Mandámos para lá um senhor que se chama Rui Silva e que é o chefe da Missão Portuguesa em Timor, representante do Padre Victor Milícias, que oferece jantares de cento e vinte lagostas na Missão Portuguesa, em Dili, com os timorenses sem arroz para comer. Isto é, na cidade de Dili os timorenses morriam de fome e o senhor Rui Silva oferecia almoços requintados. Por isso, é que o Padre Victor Milícias pedia para eu não falar em público antes de falar comigo.
A Márcia Rodrigues da RTP pôs uma peça no ar e a partir daí o Padre Victor Milícias ganhou-lhe antipatia, porque ela em vez de mostrar o Padre a andar armado em “Pai Natal”, mostrou os australianos da INTERFET a dar prendas às criancinhas.
Em Portugal, um homem que tem as mãos limpas sobre Timor é D. Duarte Pio, Duque de Bragança. Mas tiveram medo que ele fosse coroado Rei de Portugal.
O momento de maior emoção foi quando um velho me levou para um quintal e junto de uma árvore escavou um buraco e tirou uma velha caixa com a bandeira nacional lá dentro e disse: “Esta, eles não queimaram”. Ou quando na praia se avistava na linha do horizonte, lá bem longe, a silhueta da Fragata Vasco da Gama e os timorenses, com os braços, diziam adeus, havendo mesmo um ancião que, rodeado de muita gente, disse que era aquela pois ele bem a conhecia, visto já ter estado dentro dela há cerca de 30 anos.

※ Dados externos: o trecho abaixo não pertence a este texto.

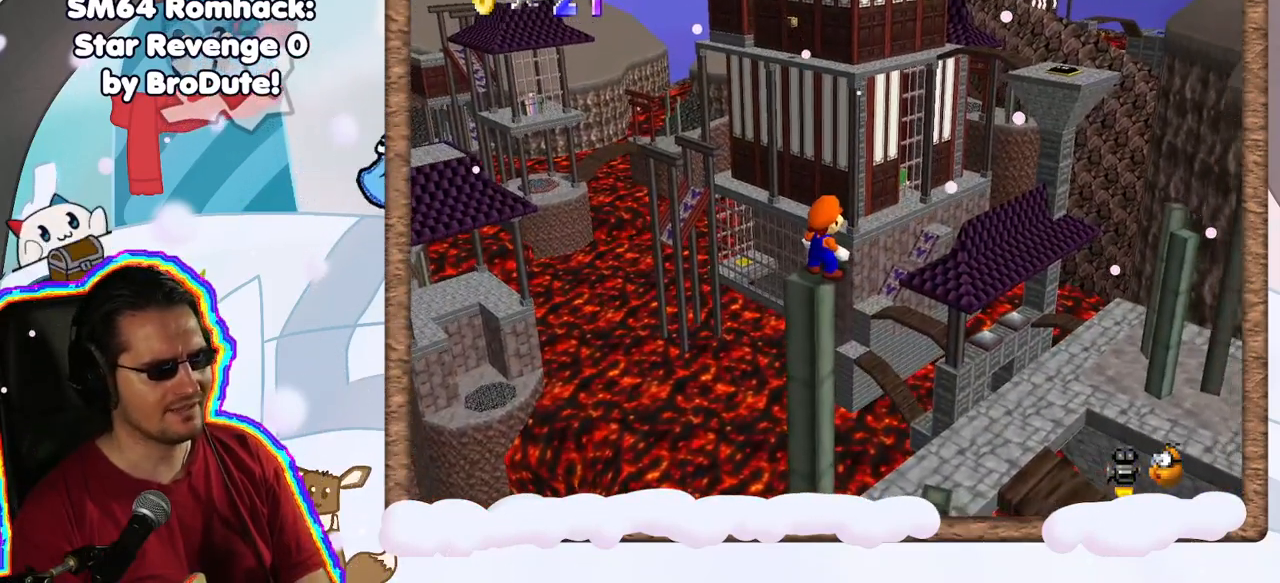
{"buttons": [], "left_stick": "center", "events": [[217, "START", "down"], [400, "START", "up"]]}
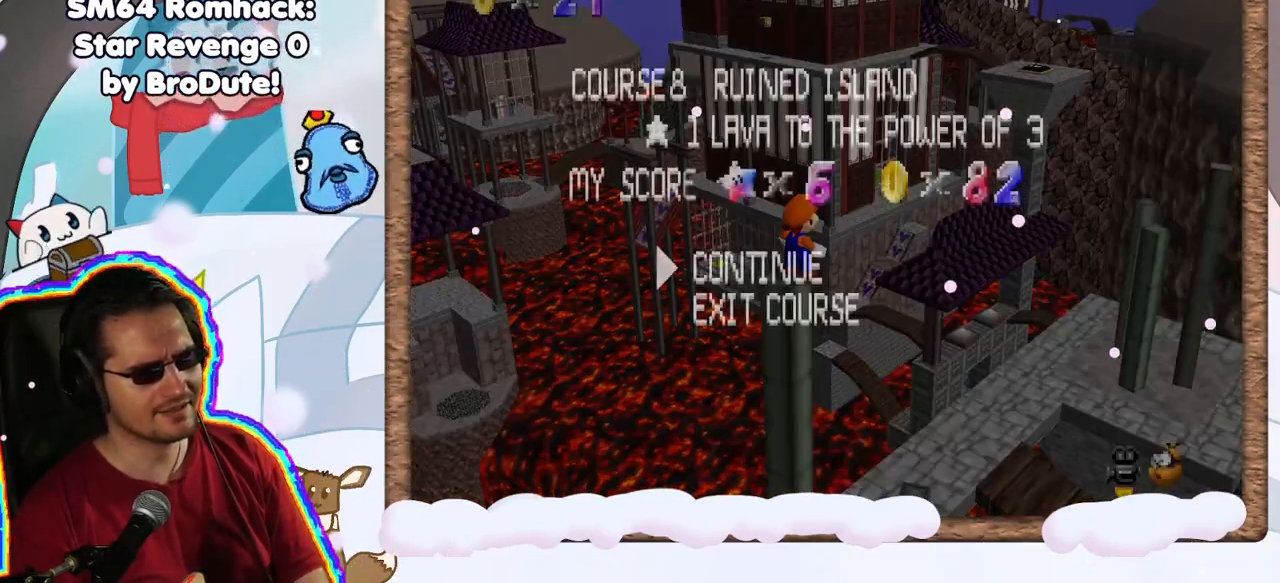
{"buttons": [], "left_stick": "center", "events": []}
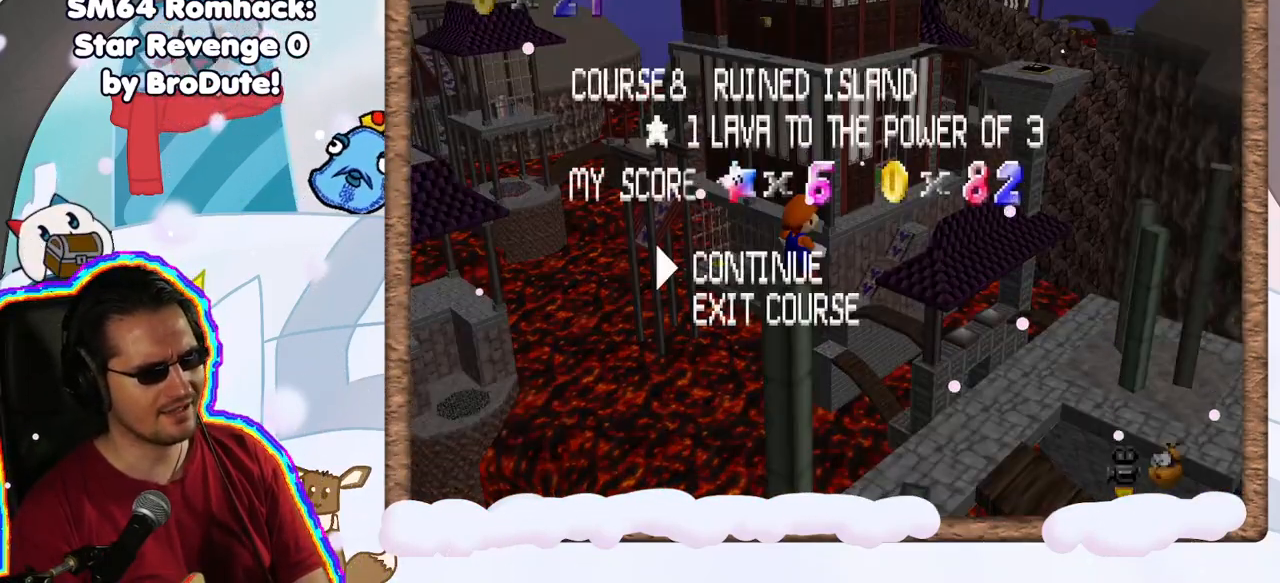
{"buttons": [], "left_stick": "center", "events": [[100, "START", "down"], [233, "START", "up"]]}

Hernâni Manuel Marques de Carvalho, 39 anos, ingressou nos quadros da RTP em 1982. Actualmente integra a equipa do Telejornal do Canal 1 onde se dedica às áreas da Defesa e Administração Interna.
Bósnia, Honduras e Timor foram as últimas reportagens que fez no exterior. Na RTP já fez de tudo um pouco. Desde Agenda à Grande Reportagem.
Durante muito tempo integrou a equipa dos jornais de fim-de-semana (Jornal de Sábado e Jornal de Domingo). Foi co-produtor e jornalista do programa de grande informação “Coisas da Vida”. No 24 Horas fez durante 6 anos consecutivos política nacional.
Ao longo da década de 80, fez essencialmente jornalismo de rádio e foi, simultaneamente, correspondente de vários jornais internacionais.
Estudou Psicologia mas a sua Tese de Doutoramento é na área da Sociologia – “O Não Sacerdócio das Mulheres no Cristianismo”. Actualmente cursa Ciência Política no Instituto Superior de Ciências Sociais e Políticas.
Com apurado gosto pela comunicação, além da docência, tem participado em inúmeras conferências como orador convidado. A última das quais foi no Instituto de Altos Estudos Militares – “Timor Século XXI que Futuro”.
(Texto retirado do folheto do Pelouro da Cultura da Câmara Municipal de Alenquer)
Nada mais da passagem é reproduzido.